:: Data for analysis

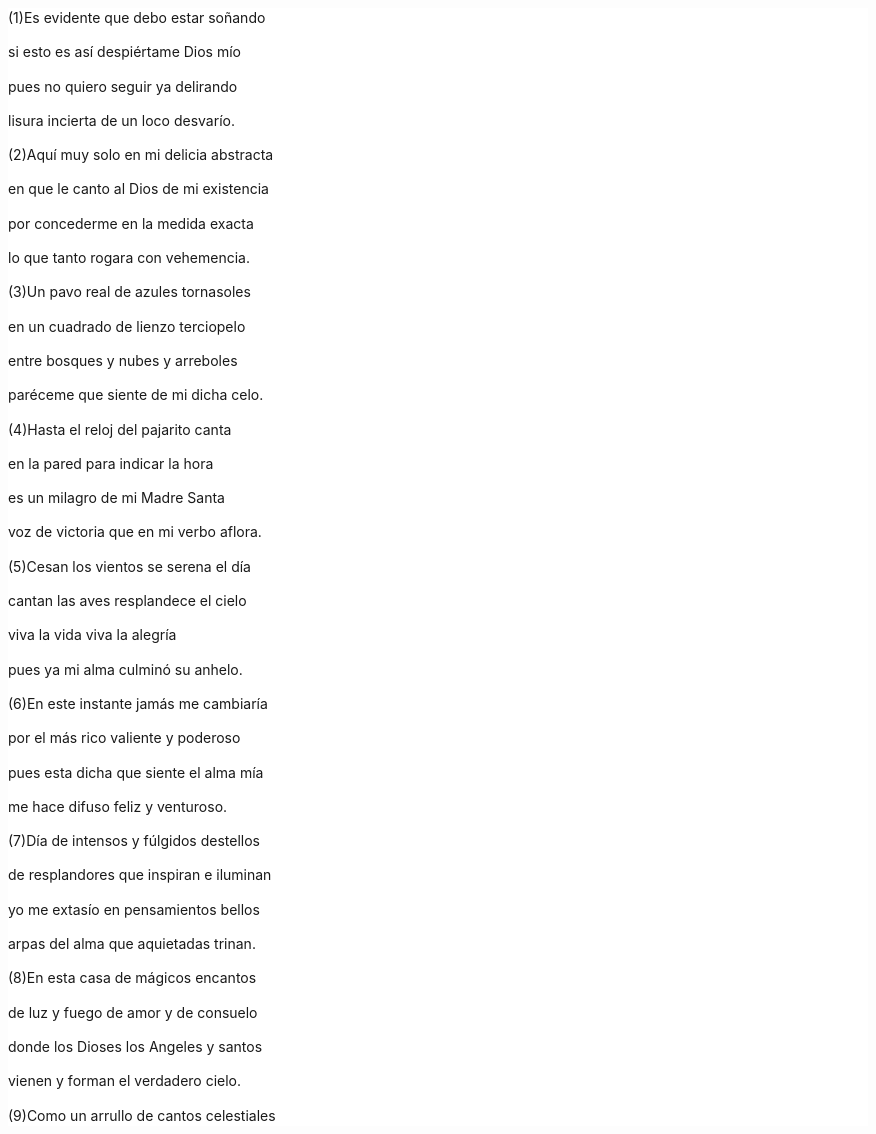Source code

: (1)Es evidente que debo estar soñando

si esto es así despiértame Dios mío

pues no quiero seguir ya delirando

lisura incierta de un loco desvarío.

(2)Aquí muy solo en mi delicia abstracta

en que le canto al Dios de mi existencia

por concederme en la medida exacta

lo que tanto rogara con vehemencia.

(3)Un pavo real de azules tornasoles

en un cuadrado de lienzo terciopelo

entre bosques y nubes y arreboles

paréceme que siente de mi dicha celo.

(4)Hasta el reloj del pajarito canta

en la pared para indicar la hora

es un milagro de mi Madre Santa

voz de victoria que en mi verbo aflora.

(5)Cesan los vientos se serena el día

cantan las aves resplandece el cielo

viva la vida viva la alegría

pues ya mi alma culminó su anhelo.

(6)En este instante jamás me cambiaría

por el más rico valiente y poderoso

pues esta dicha que siente el alma mía

me hace difuso feliz y venturoso.

(7)Día de intensos y fúlgidos destellos

de resplandores que inspiran e iluminan

yo me extasío en pensamientos bellos

arpas del alma que aquietadas trinan.

(8)En esta casa de mágicos encantos

de luz y fuego de amor y de consuelo

donde los Dioses los Angeles y santos

vienen y forman el verdadero cielo.

(9)Como un arrullo de cantos celestiales
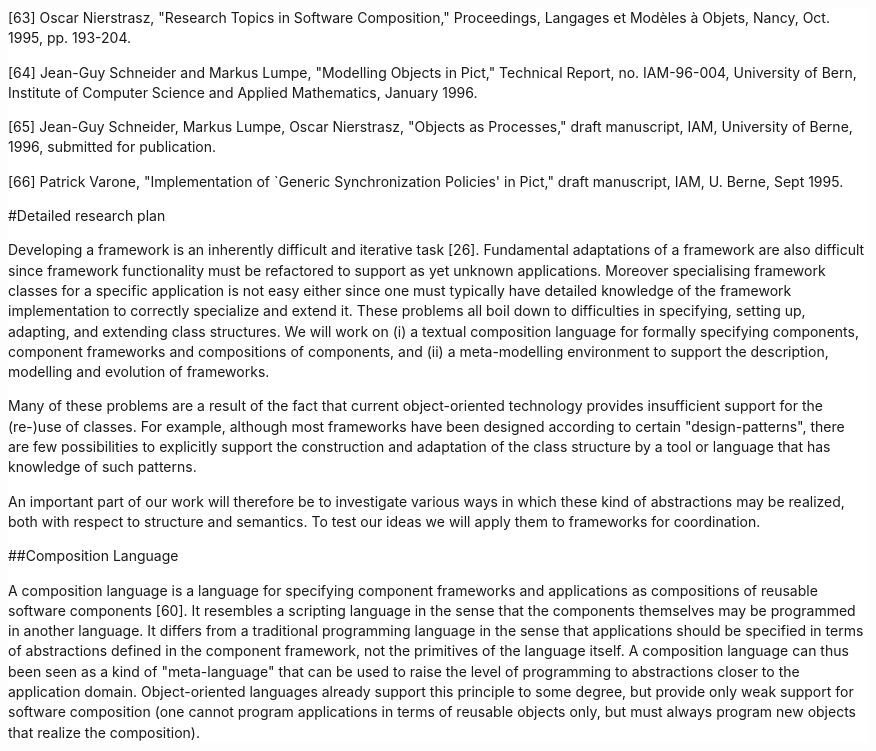  

[63] Oscar Nierstrasz, "Research Topics in Software Composition," Proceedings, Langages et Mod&egrave;les &agrave; Objets, Nancy, Oct. 1995, pp. 193-204.

 

[64] Jean-Guy Schneider and Markus Lumpe, "Modelling Objects in Pict," Technical Report, no. IAM-96-004, University of Bern, Institute of Computer Science and Applied Mathematics, January 1996.

 

[65] Jean-Guy Schneider, Markus Lumpe, Oscar Nierstrasz, "Objects as Processes," draft manuscript, IAM, University of Berne, 1996, submitted for publication.

 

[66] Patrick Varone, "Implementation of `Generic Synchronization Policies' in Pict," draft manuscript, IAM, U. Berne, Sept 1995.

 
#Detailed research plan


Developing a framework is an inherently difficult and iterative task [26]. Fundamental adaptations of a framework are also difficult since framework functionality must be refactored to support as yet unknown applications. Moreover specialising framework classes for a specific application is not easy either since one must typically have detailed knowledge of the framework implementation to correctly specialize and extend it. These problems all boil down to difficulties in specifying, setting up, adapting, and extending class structures. We will work on (i) a textual composition language for formally specifying components, component frameworks and compositions of components, and (ii) a meta-modelling environment to support the description, modelling and evolution of frameworks.

 

Many of these problems are a result of the fact that current object-oriented technology provides insufficient support for the (re-)use of classes. For example, although most frameworks have been designed according to certain "design-patterns", there are few possibilities to explicitly support the construction and adaptation of the class structure by a tool or language that has knowledge of such patterns.

 

An important part of our work will therefore be to investigate various ways in which these kind of abstractions may be realized, both with respect to structure and semantics. To test our ideas we will apply them to frameworks for coordination.

 
##Composition Language


A composition language is a language for specifying component frameworks and applications as compositions of reusable software components [60]. It resembles a scripting language in the sense that the components themselves may be programmed in another language. It differs from a traditional programming language in the sense that applications should be specified in terms of abstractions defined in the component framework, not the primitives of the language itself. A composition language can thus been seen as a kind of "meta-language" that can be used to raise the level of programming to abstractions closer to the application domain. Object-oriented languages already support this principle to some degree, but provide only weak support for software composition (one cannot program applications in terms of reusable objects only, but must always program new objects that realize the composition).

::::

_What to work on_:
Copy all of the entries above word for word, leaving out the pictures.

_Answer to this exercise_:
Source code

: (1)Es evidente que debo estar soñando

si esto es así despiértame Dios mío

pues no quiero seguir ya delirando

lisura incierta de un loco desvarío.

(2)Aquí muy solo en mi delicia abstracta

en que le canto al Dios de mi existencia

por concederme en la medida exacta

lo que tanto rogara con vehemencia.

(3)Un pavo real de azules tornasoles

en un cuadrado de lienzo terciopelo

entre bosques y nubes y arreboles

paréceme que siente de mi dicha celo.

(4)Hasta el reloj del pajarito canta

en la pared para indicar la hora

es un milagro de mi Madre Santa

voz de victoria que en mi verbo aflora.

(5)Cesan los vientos se serena el día

cantan las aves resplandece el cielo

viva la vida viva la alegría

pues ya mi alma culminó su anhelo.

(6)En este instante jamás me cambiaría

por el más rico valiente y poderoso

pues esta dicha que siente el alma mía

me hace difuso feliz y venturoso.

(7)Día de intensos y fúlgidos destellos

de resplandores que inspiran e iluminan

yo me extasío en pensamientos bellos

arpas del alma que aquietadas trinan.

(8)En esta casa de mágicos encantos

de luz y fuego de amor y de consuelo

donde los Dioses los Angeles y santos

vienen y forman el verdadero cielo.

(9)Como un arrullo de cantos celestiales

[63] Oscar Nierstrasz, "Research Topics in Software Composition," Proceedings, Langages et Mod&egrave;les &agrave; Objets, Nancy, Oct. 1995, pp. 193-204.

 

[64] Jean-Guy Schneider and Markus Lumpe, "Modelling Objects in Pict," Technical Report, no. IAM-96-004, University of Bern, Institute of Computer Science and Applied Mathematics, January 1996.

 

[65] Jean-Guy Schneider, Markus Lumpe, Oscar Nierstrasz, "Objects as Processes," draft manuscript, IAM, University of Berne, 1996, submitted for publication.

 

[66] Patrick Varone, "Implementation of `Generic Synchronization Policies' in Pict," draft manuscript, IAM, U. Berne, Sept 1995.

 
#Detailed research plan


Developing a framework is an inherently difficult and iterative task [26]. Fundamental adaptations of a framework are also difficult since framework functionality must be refactored to support as yet unknown applications. Moreover specialising framework classes for a specific application is not easy either since one must typically have detailed knowledge of the framework implementation to correctly specialize and extend it. These problems all boil down to difficulties in specifying, setting up, adapting, and extending class structures. We will work on (i) a textual composition language for formally specifying components, component frameworks and compositions of components, and (ii) a meta-modelling environment to support the description, modelling and evolution of frameworks.

 

Many of these problems are a result of the fact that current object-oriented technology provides insufficient support for the (re-)use of classes. For example, although most frameworks have been designed according to certain "design-patterns", there are few possibilities to explicitly support the construction and adaptation of the class structure by a tool or language that has knowledge of such patterns.

 

An important part of our work will therefore be to investigate various ways in which these kind of abstractions may be realized, both with respect to structure and semantics. To test our ideas we will apply them to frameworks for coordination.

 
##Composition Language


A composition language is a language for specifying component frameworks and applications as compositions of reusable software components [60]. It resembles a scripting language in the sense that the components themselves may be programmed in another language. It differs from a traditional programming language in the sense that applications should be specified in terms of abstractions defined in the component framework, not the primitives of the language itself. A composition language can thus been seen as a kind of "meta-language" that can be used to raise the level of programming to abstractions closer to the application domain. Object-oriented languages already support this principle to some degree, but provide only weak support for software composition (one cannot program applications in terms of reusable objects only, but must always program new objects that realize the composition).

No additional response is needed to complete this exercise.